I did two panels a day, so I took longer than the week we were supposed to take. Hands drove me crazy the most often, closely followed by hair. I found that I was adding details that weren’t in the thumbnails to fill space, and occasionally taking out details so that the panels weren’t cluttered. After the first page I had a better idea how much I could fit into a panel without crowding it, especially when it came to text, and I changed the panel layouts of some of the other pages from the thumbnail versions.

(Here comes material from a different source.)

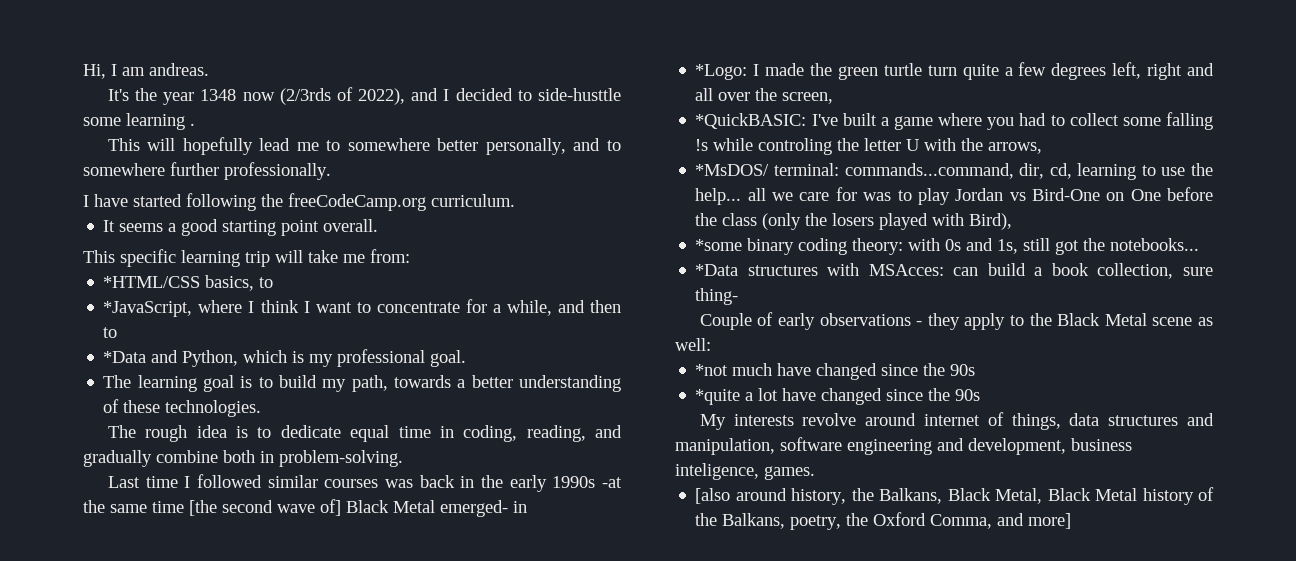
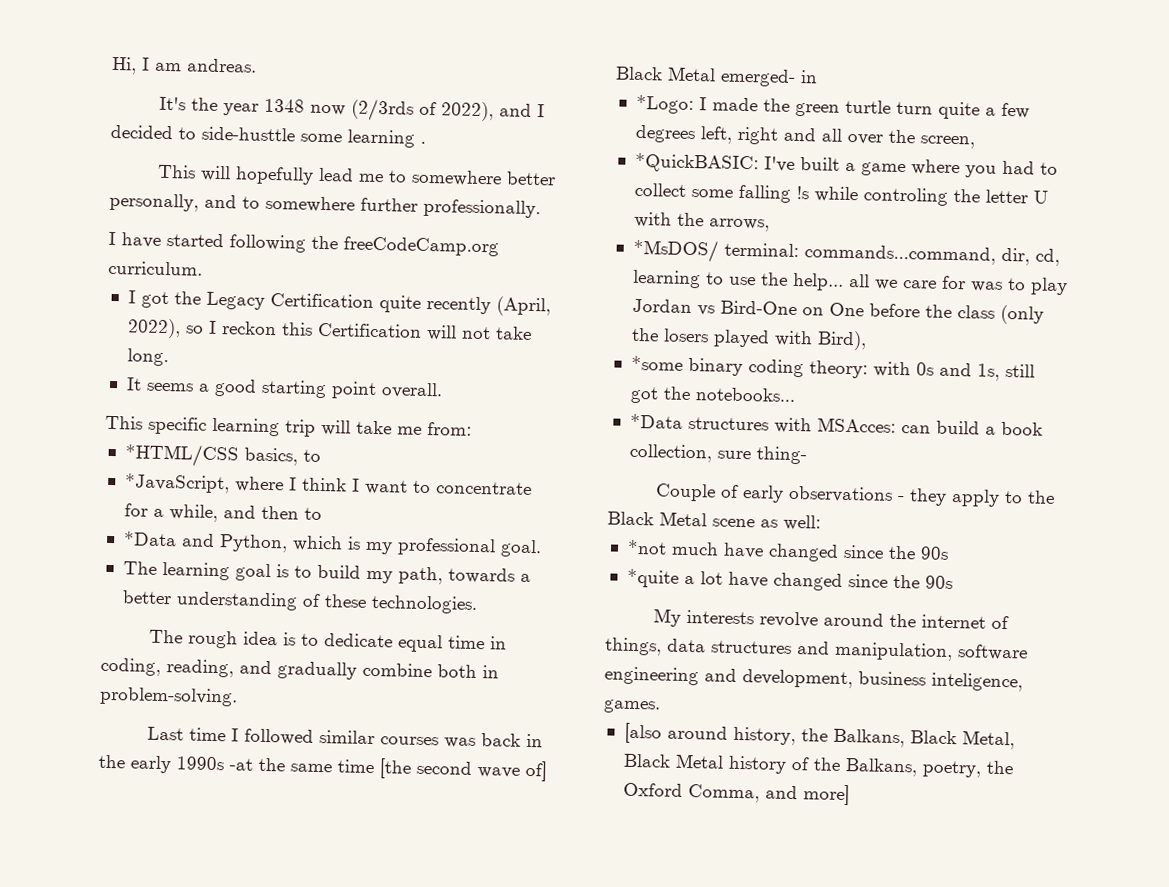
(515, 200) none -> [127,290,551,317] [126,318,532,341] [126,348,169,367] // I got the Legacy Certification quite recently (April, 2022), so I reckon this Certification will not take long.
(917, 419) none -> [889,613,917,628] the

(Again, no picture. Sorry.)
For the inking, I decided to use and old watercolor brush and some cheap ink I already had. For the finest lines (hair mostly) I used my fountain pen filled with the same ink and afterwards I erased the pencil marks with my art eraser.
Why a brush? Even though it’s harder to control than a marker or artist pen or something like that, I like the lines I make with it. Possibly if I did some shading I would choose something else, but I had chosen an outline style, so this worked pretty well.
I made a few mistakes at this step. The hardest part was small details with the brush. It did small details well, but only when I was careful about it. If I were doing something more professional I would correct the mistakes with white paint or something. And use better paper and a brush that holds more ink and waterproof ink that doesn’t lighten when erased. But this was just for fun, so I didn’t do any of those things. Still, I’m pretty happy with how it turned out.
I didn’t color my comic, but if I did I’d make it on watercolor paper with waterproof ink and color with watercolors. I don’t like doing things digitally if I can avoid it. With the regular printer paper I was using I could have colored with colored pencils, but I decided to leave it as is.
All in all, I’m very happy with how my comic turned out, and everybody in the course was very kind and supportive. I’m not sure that I’ll make many comics in the future. They’re pretty time consuming, and I have other projects. But I’m glad I tried it at least once.
What do you think? Have you ever created a comic? Would you?